Requirement
An exact transcription of all the data is required, with every image removed.
══ Provided data
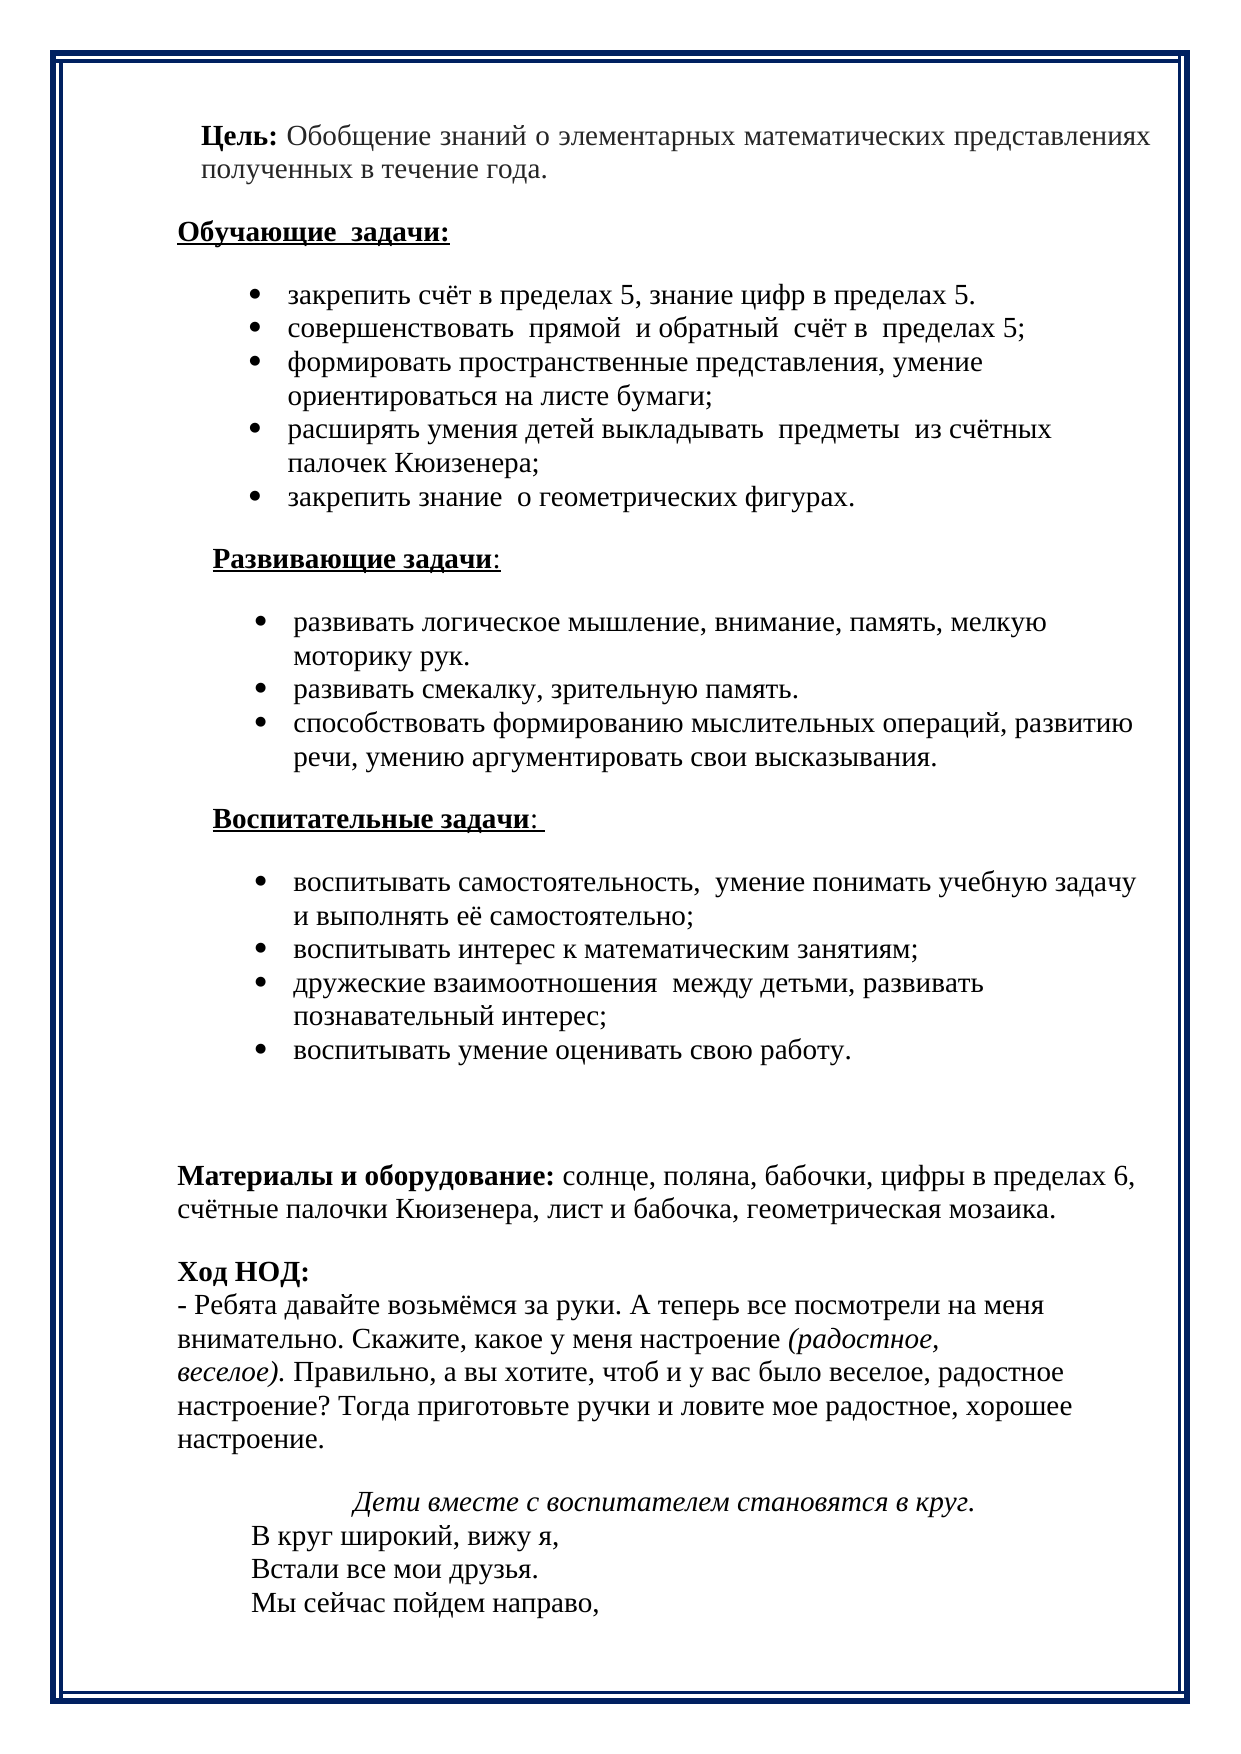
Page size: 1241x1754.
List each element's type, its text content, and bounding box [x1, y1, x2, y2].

text Развивающие задачи: [212, 541, 1152, 575]
text В круг широкий, вижу я, [251, 1518, 1152, 1551]
list воспитывать умение оценивать свою работу. [256, 1032, 1152, 1066]
list расширять умения детей выкладывать предметы из счётных палочек Кюизенера; [250, 411, 1152, 479]
list совершенствовать прямой и обратный счёт в пределах 5; [250, 311, 1152, 344]
text Обучающие задачи: [177, 214, 1152, 248]
text счётные палочки Кюизенера, лист и бабочка, геометрическая мозаика. [177, 1191, 1152, 1225]
list развивать логическое мышление, внимание, память, мелкую моторику рук. [256, 604, 1152, 671]
list формировать пространственные представления, умение ориентироваться на листе бумаги; [250, 344, 1152, 411]
list закрепить знание о геометрических фигурах. [250, 479, 1152, 512]
list воспитывать самостоятельность, умение понимать учебную задачу и выполнять её самостоятельно; [256, 864, 1152, 931]
list воспитывать интерес к математическим занятиям; [256, 931, 1152, 965]
text Цель: Обобщение знаний о элементарных математических представлениях полученных в течение года. [201, 118, 1152, 185]
text Встали все мои друзья. [177, 1551, 1152, 1585]
text Материалы и оборудование: солнце, поляна, бабочки, цифры в пределах 6, [177, 1158, 1152, 1191]
list развивать смекалку, зрительную память. [256, 671, 1152, 705]
list закрепить счёт в пределах 5, знание цифр в пределах 5. [250, 277, 1152, 311]
text Ход НОД: - Ребята давайте возьмёмся за руки. А теперь все посмотрели на меня внимательно. Скажите, какое у меня настроение (радостное, веселое). Правильно, а вы хотите, чтоб и у вас было веселое, радостное настроение? Тогда приготовьте ручки и ловите мое радостное, хорошее настроение. [177, 1254, 1152, 1455]
text Дети вместе с воспитателем становятся в круг. [177, 1484, 1152, 1518]
list дружеские взаимоотношения между детьми, развивать познавательный интерес; [256, 965, 1152, 1032]
text Воспитательные задачи: [212, 801, 1152, 835]
list способствовать формированию мыслительных операций, развитию речи, умению аргументировать свои высказывания. [256, 705, 1152, 772]
text Мы сейчас пойдем направо, [251, 1585, 1152, 1618]
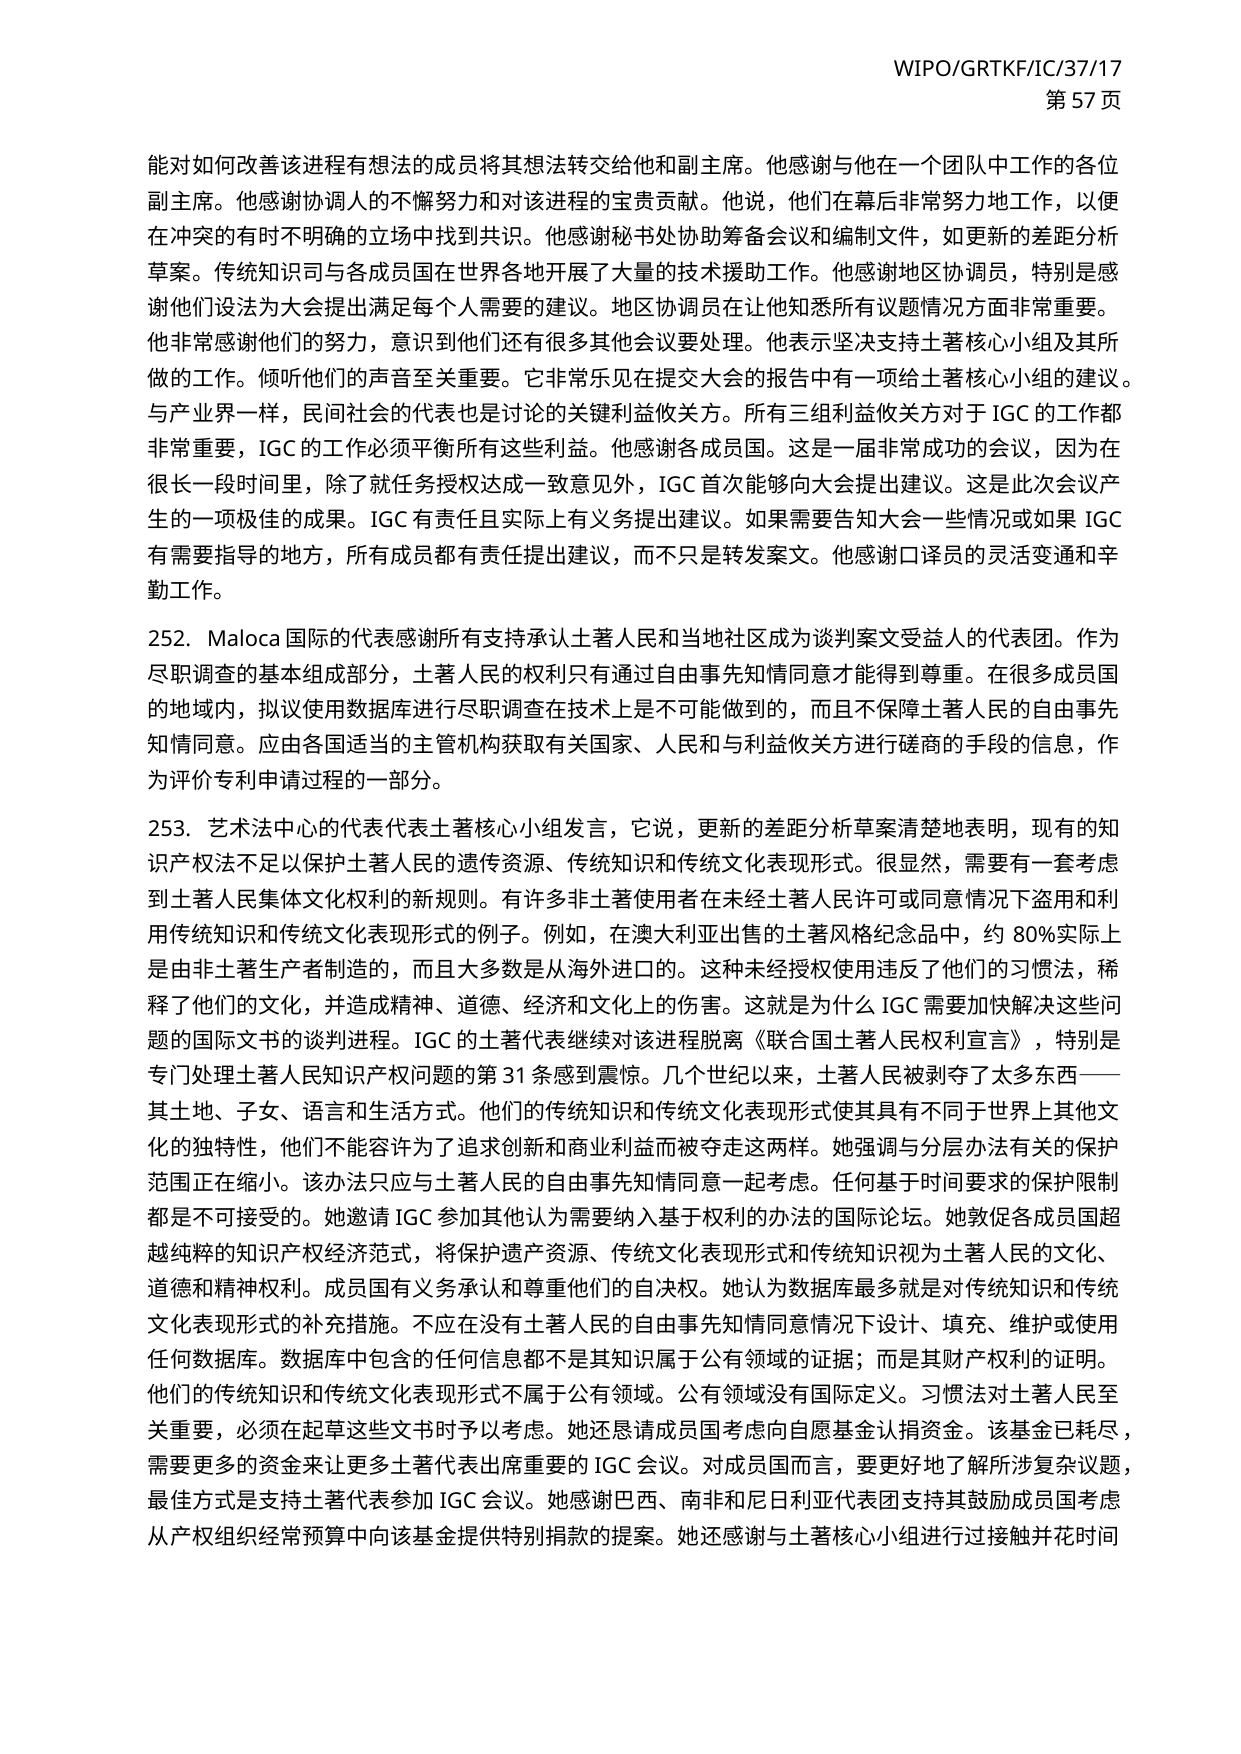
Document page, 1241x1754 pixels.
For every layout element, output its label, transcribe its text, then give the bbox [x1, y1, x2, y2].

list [148, 807, 1122, 1551]
list Maloca国际的代表感谢所有支持承认土著人民和当地社区成为谈判案文受益人的代表团。作为尽职调查的基本组成部分，土著人民的权利只有通过自由事先知情同意才能得到尊重。在很多成员国的地域内，拟议使用数据库进行尽职调查在技术上是不可能做到的，而且不保障土著人民的自由事先知情同意。应由各国适当的主管机构获取有关国家、人民和与利益攸关方进行磋商的手段的信息，作为评价专利申请过程的一部分。 [148, 617, 1122, 794]
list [148, 144, 1122, 605]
════
Response area
Page size: 1241x1754.
List each element's type, its text content, and bounding box [x1, y1, x2, y2].

text Развивающие задачи: [212, 541, 1152, 575]
text В круг широкий, вижу я, [251, 1518, 1152, 1551]
list воспитывать умение оценивать свою работу. [256, 1032, 1152, 1066]
list расширять умения детей выкладывать предметы из счётных палочек Кюизенера; [250, 411, 1152, 479]
list совершенствовать прямой и обратный счёт в пределах 5; [250, 311, 1152, 344]
text Обучающие задачи: [177, 214, 1152, 248]
text счётные палочки Кюизенера, лист и бабочка, геометрическая мозаика. [177, 1191, 1152, 1225]
list развивать логическое мышление, внимание, память, мелкую моторику рук. [256, 604, 1152, 671]
list формировать пространственные представления, умение ориентироваться на листе бумаги; [250, 344, 1152, 411]
list закрепить знание о геометрических фигурах. [250, 479, 1152, 512]
list воспитывать самостоятельность, умение понимать учебную задачу и выполнять её самостоятельно; [256, 864, 1152, 931]
list воспитывать интерес к математическим занятиям; [256, 931, 1152, 965]
text Цель: Обобщение знаний о элементарных математических представлениях полученных в течение года. [201, 118, 1152, 185]
text Встали все мои друзья. [177, 1551, 1152, 1585]
text Материалы и оборудование: солнце, поляна, бабочки, цифры в пределах 6, [177, 1158, 1152, 1191]
list развивать смекалку, зрительную память. [256, 671, 1152, 705]
list закрепить счёт в пределах 5, знание цифр в пределах 5. [250, 277, 1152, 311]
text Ход НОД: - Ребята давайте возьмёмся за руки. А теперь все посмотрели на меня внимательно. Скажите, какое у меня настроение (радостное, веселое). Правильно, а вы хотите, чтоб и у вас было веселое, радостное настроение? Тогда приготовьте ручки и ловите мое радостное, хорошее настроение. [177, 1254, 1152, 1455]
text Дети вместе с воспитателем становятся в круг. [177, 1484, 1152, 1518]
list дружеские взаимоотношения между детьми, развивать познавательный интерес; [256, 965, 1152, 1032]
text Воспитательные задачи: [212, 801, 1152, 835]
list способствовать формированию мыслительных операций, развитию речи, умению аргументировать свои высказывания. [256, 705, 1152, 772]
text Мы сейчас пойдем направо, [251, 1585, 1152, 1618]
Document page, 1241x1754 pixels.
For every layout element, output its label, transcribe its text, then give the bbox [x1, y1, x2, y2].

list [148, 807, 1122, 1551]
list Maloca国际的代表感谢所有支持承认土著人民和当地社区成为谈判案文受益人的代表团。作为尽职调查的基本组成部分，土著人民的权利只有通过自由事先知情同意才能得到尊重。在很多成员国的地域内，拟议使用数据库进行尽职调查在技术上是不可能做到的，而且不保障土著人民的自由事先知情同意。应由各国适当的主管机构获取有关国家、人民和与利益攸关方进行磋商的手段的信息，作为评价专利申请过程的一部分。 [148, 617, 1122, 794]
list [148, 144, 1122, 605]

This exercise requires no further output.